[Selected text]:
*-*-*
VOICE 2: May 18…thousands left destitute by the flood are subscribing from future earnings.
VOICE 3: May 19…subscription total passes the half-million mark.
VOICE 4: May 20…enormous contributions are received from Dayton’s industries, ranging from one thousand to two hundred and fifty thousand dollars.
VOICE 1: May 21…clubs, lodges, fraternal orders and other organizations make large contributions.
VOICE 2: May 22…district teams report all parts of city, rich and poor alike, subscribing generously.
VOICE 3: May 23…civic spirit promises the greatest triumph in Dayton’s history.
VOICE 4: May 24…[Music: Fades out.]
MARY: Sam, do you think they’ll get the whole amount?
SAM: I don’t know, Mary. Two million dollars is a lot of money, and the campaign ends tonight. The Daily News says that the big cash register at the courthouse showed a million dollars at nine o’clock this morning, and a million three hundred thousand the middle of the afternoon. That leaves a long way to go.
MARY: Can’t we go up there tonight after dinner and take the children with us?
SAM: Sure, I wouldn’t have them miss it for the world. There’ll be bands and parades and more excitement than they’ve ever seen. It will be one of the biggest moments in Dayton’s history. [Fade out and in.]
[Band music; voices, cheers, shouts…off.]
PAUL: Gee, Dad, I never saw so many people in my life!
*-*-*
[Explore the material]:
A: Answer these questions using the radio script about the Dayton fund campaign:
(i) What mark does the subscription total pass on May 19?
(ii) According to Sam, how much money is the campaign trying to raise?
(iii) What did the big cash register at the courthouse show at nine o'clock in the morning?
B: Copy everything in the Dayton radio script from "VOICE 3: May 23…civic" down to "in my life!".
The lines that come after the script are not needed.

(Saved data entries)
*-*-*
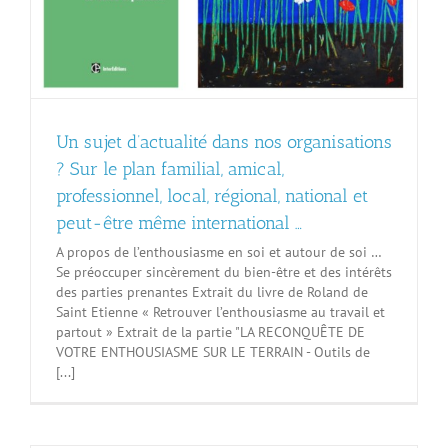
Un sujet d’actualité dans nos organisations
? Sur le plan familial, amical,
professionnel, local, régional, national et
peut-être même international …
A propos de l’enthousiasme en soi et autour de soi …
Se préoccuper sincèrement du bien-être et des intérêts
des parties prenantes Extrait du livre de Roland de
Saint Etienne « Retrouver l’enthousiasme au travail et
partout » Extrait de la partie "LA RECONQUÊTE DE
VOTRE ENTHOUSIASME SUR LE TERRAIN - Outils de
[...]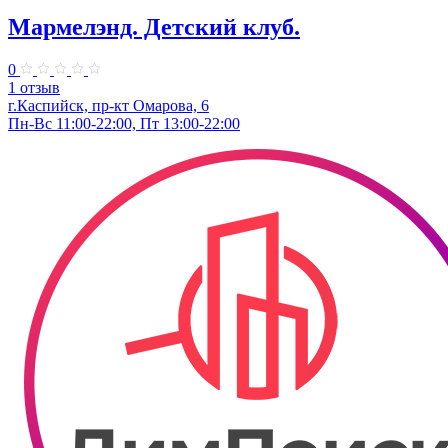
Мармелэнд. Детский клуб.
0
1 отзыв
г.Каспийск, пр-кт Омарова, 6
Пн-Вс 11:00-22:00, Пт 13:00-22:00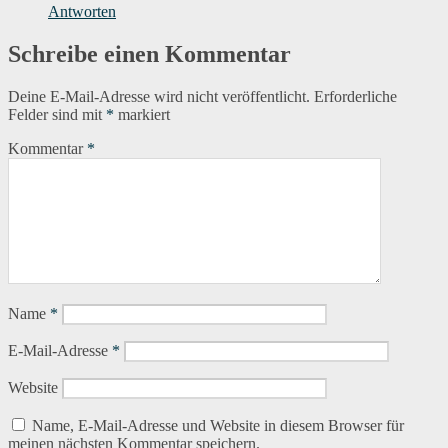
Antworten
Schreibe einen Kommentar
Deine E-Mail-Adresse wird nicht veröffentlicht.
Erforderliche
Felder sind mit
*
markiert
Kommentar
*
Name
*
E-Mail-Adresse
*
Website
Name, E-Mail-Adresse und Website in diesem Browser für
meinen nächsten Kommentar speichern.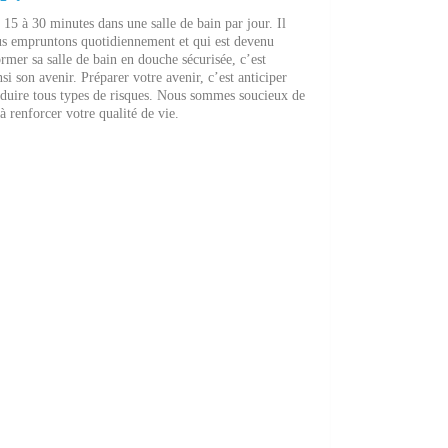
15 à 30 minutes dans une salle de bain par jour. Il
ous empruntons quotidiennement et qui est devenu
ormer sa salle de bain en douche sécurisée, c’est
si son avenir. Préparer votre avenir, c’est anticiper
éduire tous types de risques. Nous sommes soucieux de
 renforcer votre qualité de vie.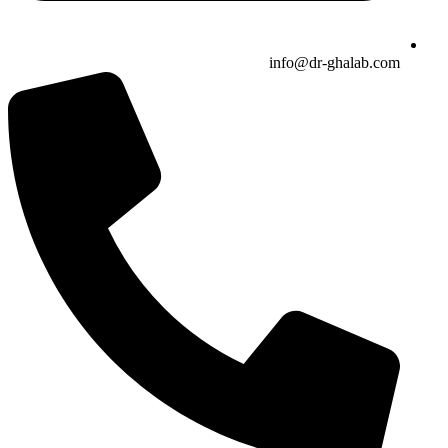
info@dr-ghalab.com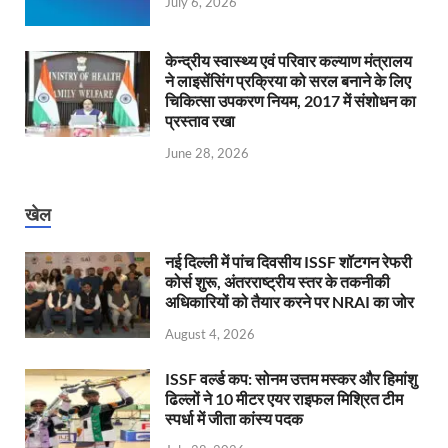
July 6, 2026
केन्‍द्रीय स्वास्थ्य एवं परिवार कल्याण मंत्रालय
ने लाइसेंसिंग प्रक्रिया को सरल बनाने के लिए
चिकित्सा उपकरण नियम, 2017 में संशोधन का
प्रस्ताव रखा
June 28, 2026
खेल
नई दिल्ली में पांच दिवसीय ISSF शॉटगन रेफरी
कोर्स शुरू, अंतरराष्ट्रीय स्तर के तकनीकी
अधिकारियों को तैयार करने पर NRAI का जोर
August 4, 2026
ISSF वर्ल्ड कप: सोनम उत्तम मस्कर और हिमांशु
ढिल्लों ने 10 मीटर एयर राइफल मिश्रित टीम
स्पर्धा में जीता कांस्य पदक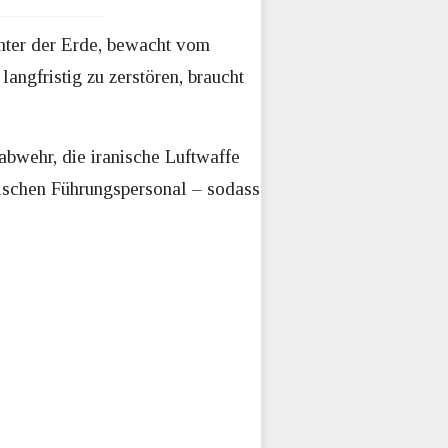
unter der Erde, bewacht vom
langfristig zu zerstören, braucht
tabwehr, die iranische Luftwaffe
ischen Führungspersonal – sodass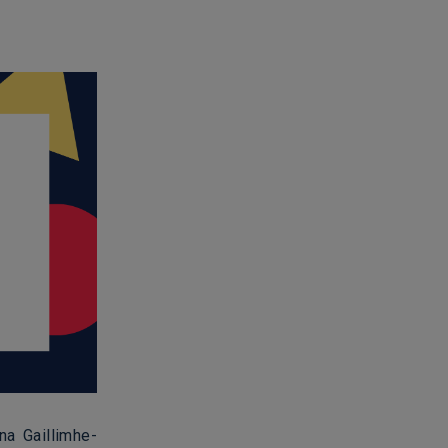
na Gaillimhe-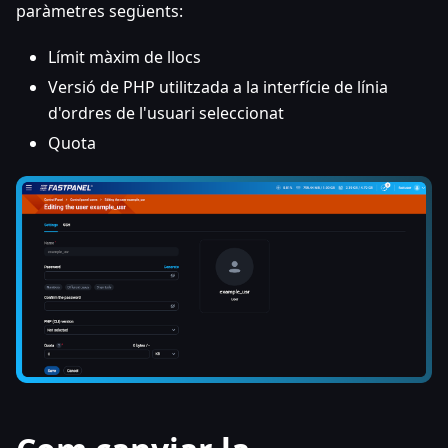
paràmetres següents:
Límit màxim de llocs
Versió de PHP utilitzada a la interfície de línia
d'ordres de l'usuari seleccionat
Quota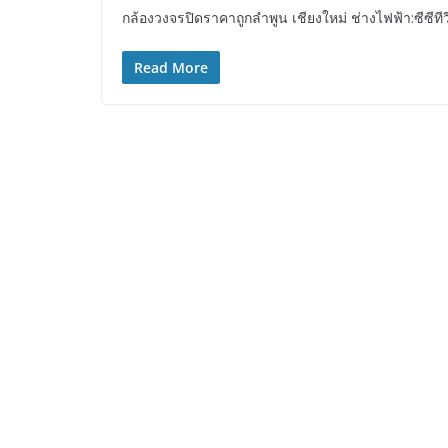
กล้องวงจรปิดราคาถูกลำพูน เชียงใหม่ ช่างไฟฟ้า:ซีซีทีวี
Read More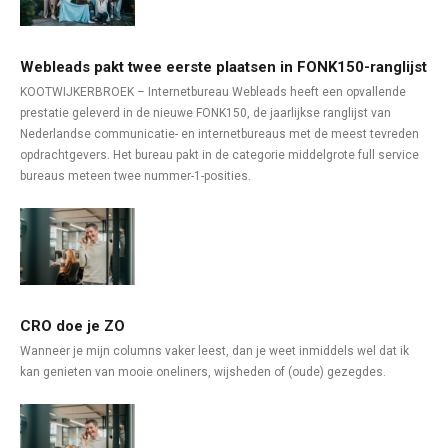
Webleads pakt twee eerste plaatsen in FONK150-ranglijst
KOOTWIJKERBROEK – Internetbureau Webleads heeft een opvallende
prestatie geleverd in de nieuwe FONK150, de jaarlijkse ranglijst van
Nederlandse communicatie- en internetbureaus met de meest tevreden
opdrachtgevers. Het bureau pakt in de categorie middelgrote full service
bureaus meteen twee nummer-1-posities.
CRO doe je ZO
Wanneer je mijn columns vaker leest, dan je weet inmiddels wel dat ik
kan genieten van mooie oneliners, wijsheden of (oude) gezegdes.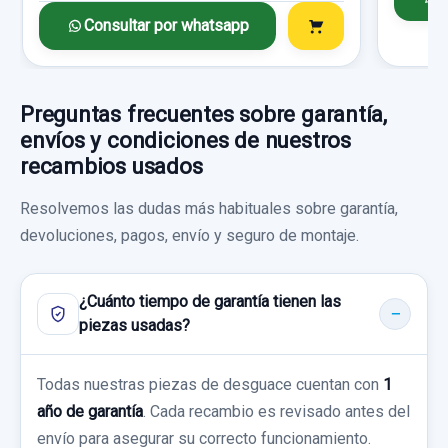
Consultar por whatsapp
RETROVISOR IZQUIERDO 13312859 DE
INUNDACION ELECTRICO
RETROVISOR IZQUIERDO 13312859 DE...
Preguntas frecuentes sobre garantía,
usado.
envíos y condiciones de nuestros
OPEL ZAFIRA B COSMO
recambios usados
ELECTROVENTILADOR 130303304 DEL
RADIADOR AGUA
Garantía 1 año
Resolvemos las dudas más habituales sobre garantía,
ELECTROVENTILADOR 130303304 DEL...
devoluciones, pagos, envío y seguro de montaje.
Ref:
610691
OEM:
13312859
usado.
AIRBAG LATERAL DERECHO 13165247
OPEL ZAFIRA B COSMO
28,09 €
¿Cuánto tiempo de garantía tienen las
AIRBAG LATERAL DERECHO 13165247
piezas usadas?
Sin IVA, gastos de envío no incluidos.
Garantía 1 año
usado.
AMORTIGUADOR TRASERO 22242959
OPEL ZAFIRA B COSMO
Ref:
614137
OEM:
130303304
Todas nuestras piezas de desguace cuentan con
1
Consultar por whatsapp
AMORTIGUADOR TRASERO 22242959
año de garantía
. Cada recambio es revisado antes del
Garantía 1 año
usado.
14,87 €
envío para asegurar su correcto funcionamiento.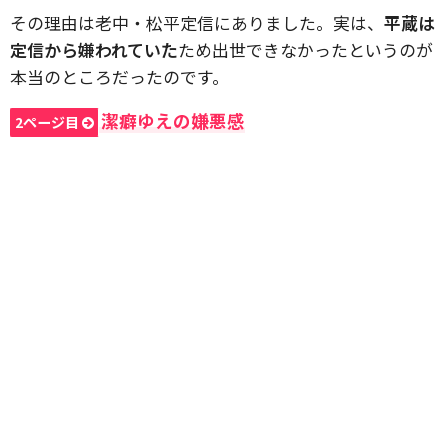
その理由は老中・松平定信にありました。実は、
平蔵は
定信から嫌われていた
ため出世できなかったというのが
本当のところだったのです。
潔癖ゆえの嫌悪感
2ページ目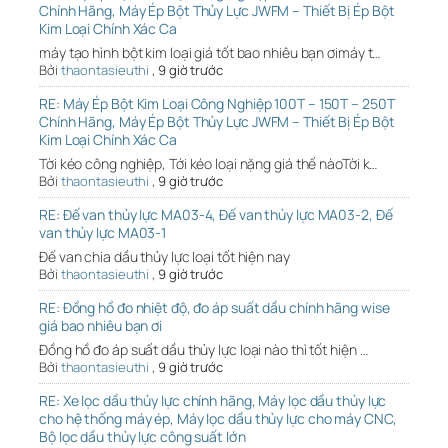
Chính Hãng, Máy Ép Bột Thủy Lực JWFM – Thiết Bị Ép Bột
Kim Loại Chính Xác Ca
máy tạo hình bột kim loại giá tốt bao nhiêu bạn ơimáy t…
Bởi
thaontasieuthi
,
9 giờ trước
RE: Máy Ép Bột Kim Loại Công Nghiệp 100T – 150T – 250T
Chính Hãng, Máy Ép Bột Thủy Lực JWFM – Thiết Bị Ép Bột
Kim Loại Chính Xác Ca
Tời kéo công nghiệp, Tới kéo loại nặng giá thế nàoTời k…
Bởi
thaontasieuthi
,
9 giờ trước
RE: Đế van thủy lực MA03-4, Đế van thủy lực MA03-2, Đế
van thủy lực MA03-1
Đế van chia dầu thủy lực loại tốt hiện nay
Bởi
thaontasieuthi
,
9 giờ trước
RE: Đồng hồ đo nhiệt độ, đo áp suất dầu chính hãng wise
giá bao nhiêu bạn ơi
Đồng hồ đo áp suất dầu thủy lực loại nào thì tốt hiện …
Bởi
thaontasieuthi
,
9 giờ trước
RE: Xe lọc dầu thủy lực chính hãng, Máy lọc dầu thủy lực
cho hệ thống máy ép, Máy lọc dầu thủy lực cho máy CNC,
Bộ lọc dầu thủy lực công suất lớn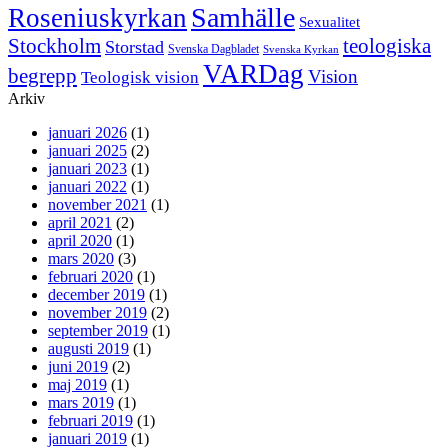
Samhälle
Roseniuskyrkan
Sexualitet
Stockholm
teologiska
Storstad
Svenska Dagbladet
Svenska Kyrkan
VARDag
begrepp
Vision
Teologisk vision
Arkiv
januari 2026
(1)
januari 2025
(2)
januari 2023
(1)
januari 2022
(1)
november 2021
(1)
april 2021
(2)
april 2020
(1)
mars 2020
(3)
februari 2020
(1)
december 2019
(1)
november 2019
(2)
september 2019
(1)
augusti 2019
(1)
juni 2019
(2)
maj 2019
(1)
mars 2019
(1)
februari 2019
(1)
januari 2019
(1)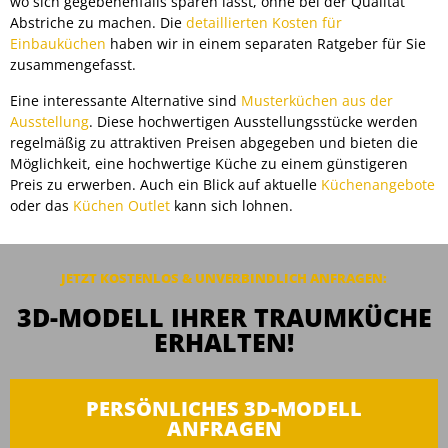
wo sich gegebenenfalls sparen lässt, ohne bei der Qualität
Abstriche zu machen. Die
detaillierten Kosten für
Einbauküchen
haben wir in einem separaten Ratgeber für Sie
zusammengefasst.
Eine interessante Alternative sind
Musterküchen aus der
Ausstellung
. Diese hochwertigen Ausstellungsstücke werden
regelmäßig zu attraktiven Preisen abgegeben und bieten die
Möglichkeit, eine hochwertige Küche zu einem günstigeren
Preis zu erwerben. Auch ein Blick auf aktuelle
Küchenangebote
oder das
Küchen Outlet
kann sich lohnen.
JETZT KOSTENLOS & UNVERBINDLICH ANFRAGEN:
3D-MODELL IHRER TRAUMKÜCHE
ERHALTEN!
PERSÖNLICHES 3D-MODELL
ANFRAGEN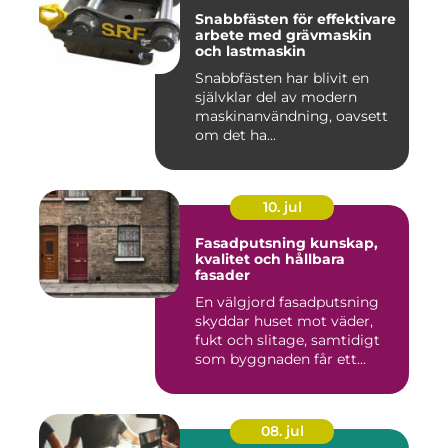
Snabbfästen för effektivare
arbete med grävmaskin
och lastmaskin
Snabbfästen har blivit en
självklar del av modern
maskinanvändning, oavsett
om det ha...
10. jul
Fasadputsning kunskap,
kvalitet och hållbara
fasader
En välgjord fasadputsning
skyddar huset mot väder,
fukt och slitage, samtidigt
som byggnaden får ett...
08. jul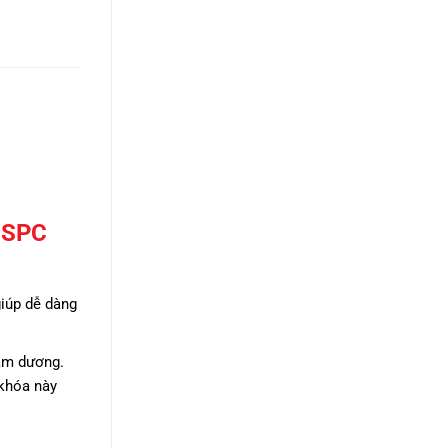
 SPC
giúp dễ dàng
 âm dương.
 khóa này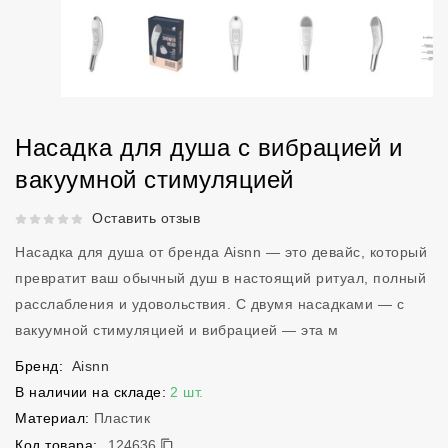
Насадка для душа с вибрацией и
вакуумной стимуляцией
Рейтинг 5 из 5.
Оставить отзыв
Насадка для душа от бренда Aisnn — это девайс, который
превратит ваш обычный душ в настоящий ритуал, полный
расслабления и удовольствия. С двумя насадками — с
вакуумной стимуляцией и вибрацией — эта м
Бренд:
Aisnn
В наличии на складе:
2 шт.
Материал:
Пластик
124636
Код товара:
124636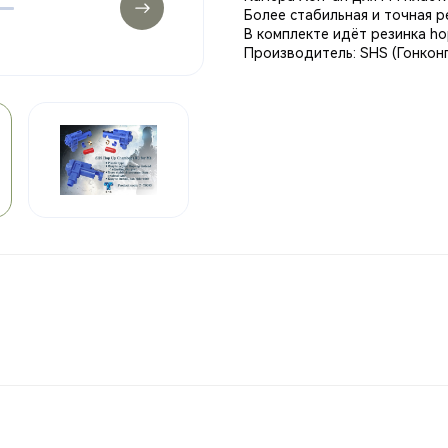
Более стабильная и точная р
В комплекте идёт резинка ho
Производитель: SHS (Гонконг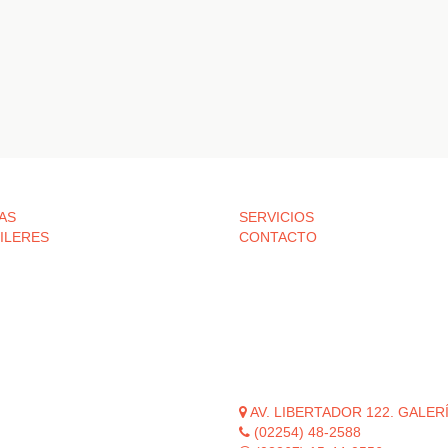
AS
SERVICIOS
ILERES
CONTACTO
AV. LIBERTADOR 122. GALERÍA
(02254) 48-2588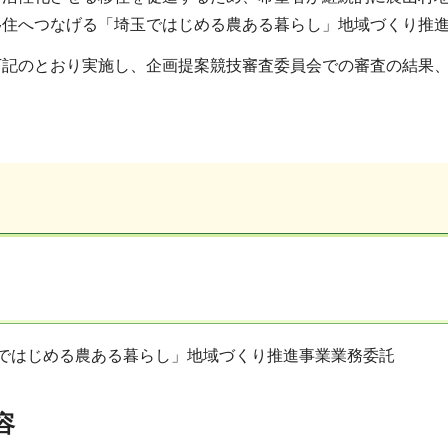
移住へつなげる「埼玉ではじめる農ある暮らし」地域づくり推
下記のとおり実施し、企画提案競技審査委員会での審査の結果
玉ではじめる農ある暮らし」地域づくり推進事業業務委託
容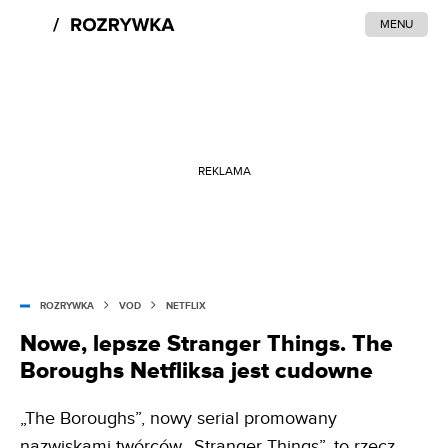
MENU
REKLAMA
ROZRYWKA
VOD
NETFLIX
Nowe, lepsze Stranger Things. The
Boroughs Netfliksa jest cudowne
„The Boroughs”, nowy serial promowany
nazwiskami twórców „Stranger Things”, to rzecz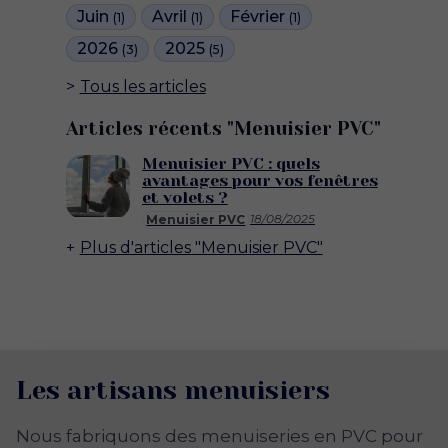
Juin
Avril
Février
(1)
(1)
(1)
2026
2025
(3)
(5)
Tous les articles
Articles récents "Menuisier PVC"
Menuisier PVC : quels
avantages pour vos fenêtres
et volets ?
18/08/2025
Menuisier PVC
Plus d'articles "Menuisier PVC"
Les artisans menuisiers
Nous fabriquons des menuiseries en PVC pour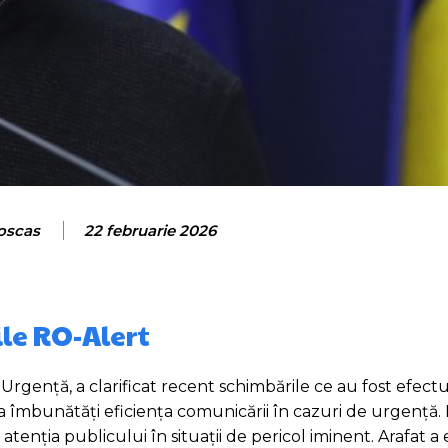
roscas
22 februarie 2026
ile RO-Alert
Urgență, a clarificat recent schimbările ce au fost efect
a îmbunătăți eficiența comunicării în cazuri de urgență. 
tenția publicului în situații de pericol iminent. Arafat a 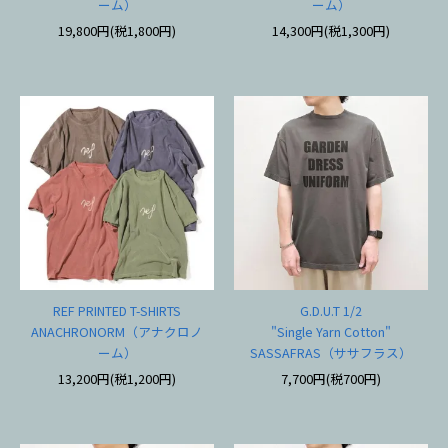
ーム）
ーム）
19,800円(税1,800円)
14,300円(税1,300円)
REF PRINTED T-SHIRTS
G.D.U.T 1/2
ANACHRONORM（アナクロノ
"Single Yarn Cotton"
ーム）
SASSAFRAS（ササフラス）
13,200円(税1,200円)
7,700円(税700円)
*-*-*
[Written answers]:
A:
(i) The half-million mark.
(ii) Two million dollars.
(iii) A million dollars.

B:
VOICE 3: May 23…civic spirit promises the greatest triumph in Dayton’s history.
VOICE 4: May 24…[Music: Fades out.]
MARY: Sam, do you think they’ll get the whole amount?
SAM: I don’t know, Mary. Two million dollars is a lot of money, and the campaign ends tonight. The Daily News says that the big cash register at the courthouse showed a million dollars at nine o’clock this morning, and a million three hundred thousand the middle of the afternoon. That leaves a long way to go.
MARY: Can’t we go up there tonight after dinner and take the children with us?
SAM: Sure, I wouldn’t have them miss it for the world. There’ll be bands and parades and more excitement than they’ve ever seen. It will be one of the biggest moments in Dayton’s history. [Fade out and in.]
[Band music; voices, cheers, shouts…off.]
PAUL: Gee, Dad, I never saw so many people in my life!